— EXERCISE MATERIAL —
* * *
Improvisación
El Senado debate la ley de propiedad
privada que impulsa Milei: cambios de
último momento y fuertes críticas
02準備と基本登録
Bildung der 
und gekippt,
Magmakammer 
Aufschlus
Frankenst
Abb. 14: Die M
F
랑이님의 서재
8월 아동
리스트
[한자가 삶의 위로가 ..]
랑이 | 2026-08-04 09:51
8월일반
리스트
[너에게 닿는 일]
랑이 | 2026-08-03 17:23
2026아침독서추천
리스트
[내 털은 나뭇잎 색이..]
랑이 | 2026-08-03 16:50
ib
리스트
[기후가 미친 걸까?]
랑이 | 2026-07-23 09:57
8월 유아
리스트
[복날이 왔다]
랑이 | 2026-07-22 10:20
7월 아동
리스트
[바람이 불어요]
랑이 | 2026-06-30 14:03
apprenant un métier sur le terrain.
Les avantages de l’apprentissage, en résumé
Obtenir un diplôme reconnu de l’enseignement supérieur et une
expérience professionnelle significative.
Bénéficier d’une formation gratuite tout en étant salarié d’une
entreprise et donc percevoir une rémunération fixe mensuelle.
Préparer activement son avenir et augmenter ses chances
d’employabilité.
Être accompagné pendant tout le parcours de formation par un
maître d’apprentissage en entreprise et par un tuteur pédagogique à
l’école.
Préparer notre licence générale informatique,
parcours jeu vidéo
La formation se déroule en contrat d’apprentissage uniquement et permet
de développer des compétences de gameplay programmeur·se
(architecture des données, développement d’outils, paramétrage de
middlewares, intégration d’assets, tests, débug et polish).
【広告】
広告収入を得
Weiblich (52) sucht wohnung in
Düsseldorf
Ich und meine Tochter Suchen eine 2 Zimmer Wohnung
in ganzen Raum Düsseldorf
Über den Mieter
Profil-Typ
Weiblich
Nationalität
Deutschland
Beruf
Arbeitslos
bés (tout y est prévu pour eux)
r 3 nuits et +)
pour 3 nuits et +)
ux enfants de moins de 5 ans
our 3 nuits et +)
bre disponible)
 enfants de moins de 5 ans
* * *
— TASK STATEMENT —
The lines to return run from the one containing "entreprise et donc" through the last line of the material above. Please reproduce them exactly.

— OUTPUT FOR THIS EXERCISE —
entreprise et donc percevoir une rémunération fixe mensuelle.
Préparer activement son avenir et augmenter ses chances
d’employabilité.
Être accompagné pendant tout le parcours de formation par un
maître d’apprentissage en entreprise et par un tuteur pédagogique à
l’école.
Préparer notre licence générale informatique,
parcours jeu vidéo
La formation se déroule en contrat d’apprentissage uniquement et permet
de développer des compétences de gameplay programmeur·se
(architecture des données, développement d’outils, paramétrage de
middlewares, intégration d’assets, tests, débug et polish).
【広告】
広告収入を得
Weiblich (52) sucht wohnung in
Düsseldorf
Ich und meine Tochter Suchen eine 2 Zimmer Wohnung
in ganzen Raum Düsseldorf
Über den Mieter
Profil-Typ
Weiblich
Nationalität
Deutschland
Beruf
Arbeitslos
bés (tout y est prévu pour eux)
r 3 nuits et +)
pour 3 nuits et +)
ux enfants de moins de 5 ans
our 3 nuits et +)
bre disponible)
 enfants de moins de 5 ans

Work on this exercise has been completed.